According to Rochwerger and Pang's **Real World AI, "when developing artificial intelligence in the real world, the data utilized to train the model is much more essential than the model itself.” In academia, data science PhDs spend the majority of their time and effort developing new models. However, in the case of continuous machine learning, it’s the opposite. Data used to train models in academics is solely intended to demonstrate that the model is functional, not to address real-world issues. The collection of high-quality and precise data that can be utilized to train a functioning AI model is very difficult to come by in the real world.

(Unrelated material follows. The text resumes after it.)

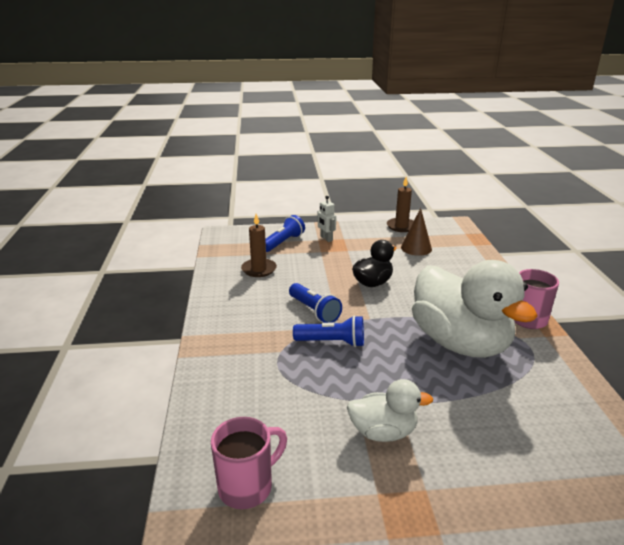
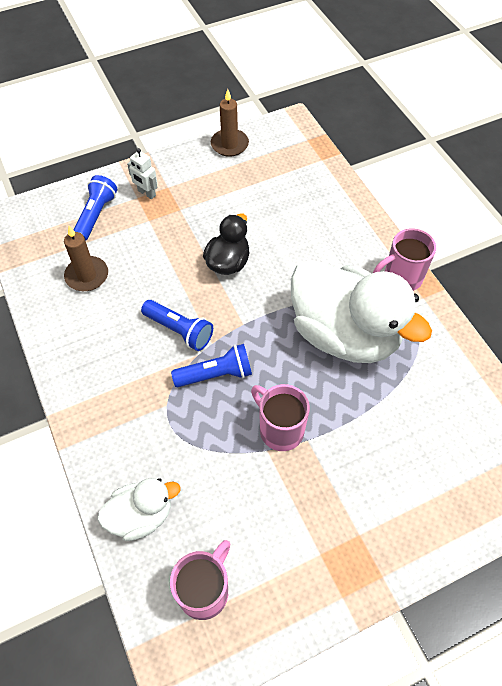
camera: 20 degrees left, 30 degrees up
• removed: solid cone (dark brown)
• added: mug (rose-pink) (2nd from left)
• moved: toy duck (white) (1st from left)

Public datasets are not helpful for training models in many applied machine learning applications, such as continuous machine learning, since they are not well-curated. Either you collect your own data, or you purchase it from a third party. Neither option is ideal. Both alternatives have their own set of difficulties.

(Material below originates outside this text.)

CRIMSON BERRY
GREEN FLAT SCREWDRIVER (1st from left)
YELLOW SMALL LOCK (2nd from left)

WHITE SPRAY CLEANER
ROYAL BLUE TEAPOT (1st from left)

Maintaining Machine Learning Models
A machine learning model is a prediction machine that searches for patterns in data collected from various sources around the world and predicts future outcomes based on current observations. As the environment changes around us, so do the data patterns. ML models trained on historical data gradually become obsolete. As stated earlier, machine learning models work in dynamic data environments where data is constantly changing. “Concept drifts” are likely to happen, which would negatively impact the models’ accuracy if it’s not corrected, which is why it’s called “continual” learning.

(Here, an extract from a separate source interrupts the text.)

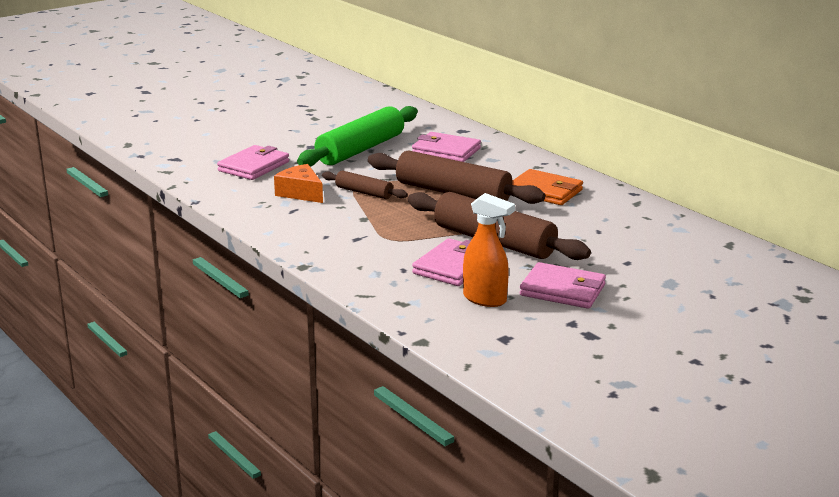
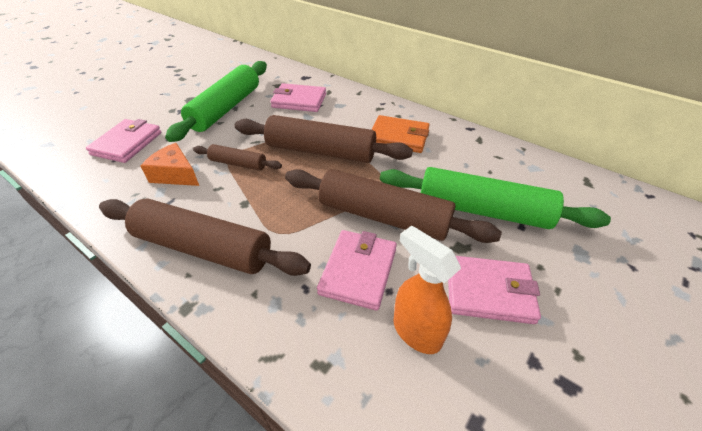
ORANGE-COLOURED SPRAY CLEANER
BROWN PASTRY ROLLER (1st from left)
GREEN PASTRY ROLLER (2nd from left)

Unfortunately, AI requires human intervention, constant maintenance, management, and course correction in order to provide meaningful output. For example, during the COVID-19 pandemic, many machine models malfunctioned during the shutdown due to the major shift from the norm.
According to Harvard Business Review, the impact on consumer behavior produced an unforeseen problem: an information gap, as data collected prior to the crisis could no longer be used to predict future patterns accurately. The crucial component for retail customer loyalty programs, AI-driven product suggestions, and a wide range of critical business choices had a serious quality problem. Because of this, the ML models were required to be retrained.
To summarize, ensuring that you have the infrastructure and processes in place to acquire and update your models on a continuous basis is the key to ensuring that your machine learning model will be effective in the long run.
Why Should ML Models be Retrained?
As we near the end of this piece, here is a recap of some of the top reasons why ML models should be retrained:
- Periodic retraining keeps an ML model up to date on the latest data.
ML models should be retrained on a regular basis. However, if there is no concept drift or significant reason for retraining, such as the above-mentioned pandemic, this could be very costly in the long run.
- Sometimes ML models dip below an acceptable threshold.
A major issue with this is that it takes a while to determine the ground truth, otherwise known as accurate data.
- Data can become too dissimilar from the data the ML model was originally trained on.
To prevent this from happening, it’s essential to keep the team or individual who is aware of the initial data input in the loop.
To sum it all up, machine learning is the foundation of machine intelligence. However, traditional machine learning models assume that all data is similar to the data they were trained with, but that is not the case for most real-world AI applications. Continuous machine learning breaks out of the narrow AI concept and provides the ability for machines to gather data and fine-tune it, just as a human would do throughout their lifespan.
Some challenges come with continuous machine learning, such as figuring out the problem to address, gathering necessary data, and maintaining the ML models. However, the ability to interpret new data and change outputs according to trends and new information is a crucial part of the advancement of artificial intelligence.